Rendahnya asupan kalori dan atau keadaan dehidrasi berhubungan dengan proses menyusui dan
dapat menimbulkan ikterus neonatorum. Meningkatkan frekuensi menyusui dapat menurunkan
kecenderungan keadaan hiperbilirubinemia yang berat pada neonatus. Lingkungan yang kondusif
bagi ibu akan menjamin terjadinya proses menyusui yang baik.
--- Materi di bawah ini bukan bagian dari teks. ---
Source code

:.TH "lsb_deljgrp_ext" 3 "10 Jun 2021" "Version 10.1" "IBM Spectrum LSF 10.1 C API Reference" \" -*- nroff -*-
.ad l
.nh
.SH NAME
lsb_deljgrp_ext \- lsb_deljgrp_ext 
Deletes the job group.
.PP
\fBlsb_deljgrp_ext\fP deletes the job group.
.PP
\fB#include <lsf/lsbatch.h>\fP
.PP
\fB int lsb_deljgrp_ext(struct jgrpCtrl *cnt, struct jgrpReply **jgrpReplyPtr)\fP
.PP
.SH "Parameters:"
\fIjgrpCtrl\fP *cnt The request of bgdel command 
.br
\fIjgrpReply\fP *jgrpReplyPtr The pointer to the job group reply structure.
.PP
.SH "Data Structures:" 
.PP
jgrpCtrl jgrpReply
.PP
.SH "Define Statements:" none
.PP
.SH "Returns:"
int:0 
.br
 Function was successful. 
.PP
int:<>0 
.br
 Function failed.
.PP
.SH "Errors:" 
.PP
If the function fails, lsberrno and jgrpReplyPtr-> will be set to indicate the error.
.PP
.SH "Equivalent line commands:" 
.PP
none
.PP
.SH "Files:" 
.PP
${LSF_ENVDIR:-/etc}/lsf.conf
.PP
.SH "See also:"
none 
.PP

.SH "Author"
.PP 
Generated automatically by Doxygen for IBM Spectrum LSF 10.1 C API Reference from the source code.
AAP juga melarang pemberian cairan tambahan (air, susu botol maupun dekstrosa) pada
neonatus nondehidrasi. Pemberian cairan tambahan tidak dapat mencegah terjadinya ikterus
neonatorum maupun menurunkan kadar bilirubin serum.

Pencegahan Sekunder:
Dokter harus melakukan pemeriksaan sistematik pada neonatus yang memiliki risiko tinggi
ikterus neonatorum.
Pemeriksaan Golongan Darah Semua wanita hamil harus menjalani pemeriksaan golongan
darah ABO dan Rhesus serta menjalani skrining antibodi isoimun. Bila ibu belum pernah
menjalani pemeriksaan golongan darah selama kehamilannya, sangat dianjurkan untuk
melakukan pemeriksaan golongan darah dan Rhesus. Apabila golongan darah ibu adalah O
dengan Rh-positif, perlu dilakukan pemeriksaan darah tali pusat. Jika darah bayi bukan O, dapat
dilakukan tes Coombs.
Penilaian Klinis Dokter harus memastikan bahwa semua neonatus dimonitor secara berkala
untuk mengawasi terjadinya ikterus. Ruang perawatan sebaiknya memiliki prosedur standar tata
laksana ikterus. Ikterus harus dinilai sekurang-kurangnya setiap 8 jam bersamaan dengan
pemeriksaan tanda-tanda vital lain.
Pada bayi baru lahir, ikterus dapat dinilai dengan menekan kulit bayi sehingga memperlihatkan
warna kulit dan subkutan. Penilaian ini harus dilakukan dalam ruangan yang cukup terang,
paling baik menggunakan sinar matahari. Penilaian ini sangat kasar, umumnya hanya berlaku
pada bayi kulit putih dan memiliki angka kesalahan yang tinggi. Ikterus pada awalnya muncul di
bagian wajah, kemudian akan menjalar ke kaudal dan ekstrimitas. Jika ibu yang belum diketahui
golongani darahnya atau Rh-negatif, harus dilakukan uji Coombs, golongan darah, dan jenis
Rhesus (D) pada darah plasenta bayi. Jika terdapat kemungkinan tidak dilakukannya surveilans,
penilaian risiko sebelum pulang dan follow up yang adekuat, maka jika golongan darah ibu O
dianjurkan dilakukan pemeriksaan golongan darah bayi dan uji Coombs. Semua bayi harus
dimonitor secara rutin untuk melihat adanya ikterus(10).
DONTS:
1. Jangan berikan Questran
2. Jangan berikan luminal
3. Jangan berikan infus albumin
4. Jangan stop ASI
5. Jangan jemur bayi
6. Jangan tergopoh-gopoh memberikan susu formula kecuali bayi dehidrasi(10).
PROGNOSIS
Dengan menggunakan kriteria patologis, sepertiga bayi (semua umur kehamilan) yang penyakit
hemolitiknya tidak diobati dan kadar bilirubinnya lebih dari 20 mg/dl, akan mengalami
kernikterus. Tanda-tanda neurologis yang jelas mempunyai prognosis yang jelek, ada 75% atau

lebih bayi-bayi yang demikian meninggal, dan 80% yang bertahan hidup menderita koreoatetosis
bilateral dengan spasme otot involunter. Retardasi mental, tuli, dan kuadriplegia sapstis lazim
terjadi. Bayi yang berisikio harus menjalani skrining pendengaran(2).